Callie whirled on him in bed, looming over him with her finger inches from his nose. “Don’t you dare condescend to me,” she said. “Don’t you dare.”

Paul started to get aroused. “We all like a ride on a frisky young colt,” Colonel had said. “Do you love her?” He smiled and slid his hand around her hip to the small of her back, and he tried to work his thigh between her legs, but Callie pushed herself away from him. She bounded awkwardly off the bed and stumbled through the clothes on the floor. She crossed her arm over her breasts and clutched her shoulder, and she stooped to pick through the limp jeans and underwear.

“Oh, c’mon,” said Paul, pulling the sheet over his tumescent lap. “Aren’t we going to work this out?”

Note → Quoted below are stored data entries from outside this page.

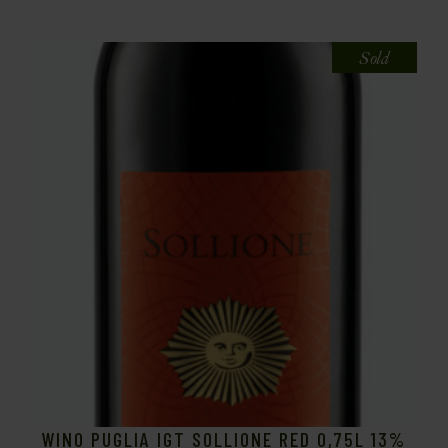
Sold
WINO PUGLIA IGT SOLLIONE RED 0,75L 13%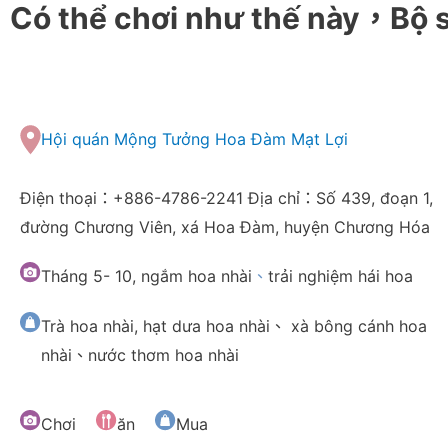
Có thể chơi như thế này，Bộ 
Hội quán Mộng Tưởng Hoa Đàm Mạt Lợi
Điện thoại：+886-4786-2241 Địa chỉ：Số 439, đoạn 1,
đường Chương Viên, xá Hoa Đàm, huyện Chương Hóa
Tháng 5- 10, ngắm hoa nhài
、
trải nghiệm hái hoa
Trà hoa nhài, hạt dưa hoa nhài
、
xà bông cánh hoa
nhài
、
nước thơm hoa nhài
Chơi
ăn
Mua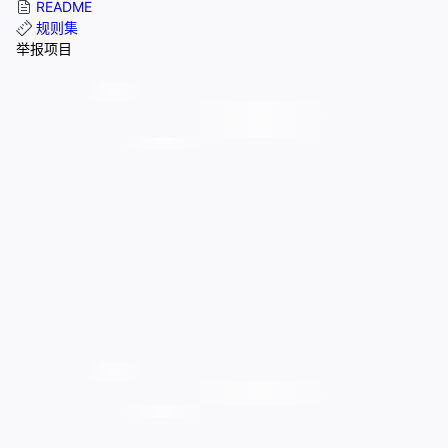
README
规则集
举报项目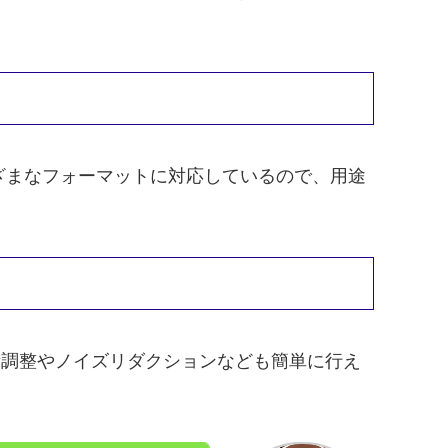
。
ざまなフォーマットに対応しているので、用途
、音量調整やノイズリダクションなども簡単に行え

“I ain’t in the mood for ‘working it out.’ ” Callie gestured a pair of quotation marks in the air, without looking at Paul.

“Callie, I’m sorry.” Paul scootched to the edge of the bed and tried to catch her eye. “I’m being a jerk.”

Callie tugged on her panties and then her jeans. All Paul heard from her was the angry hiss of her breath. She stooped again for her shirt.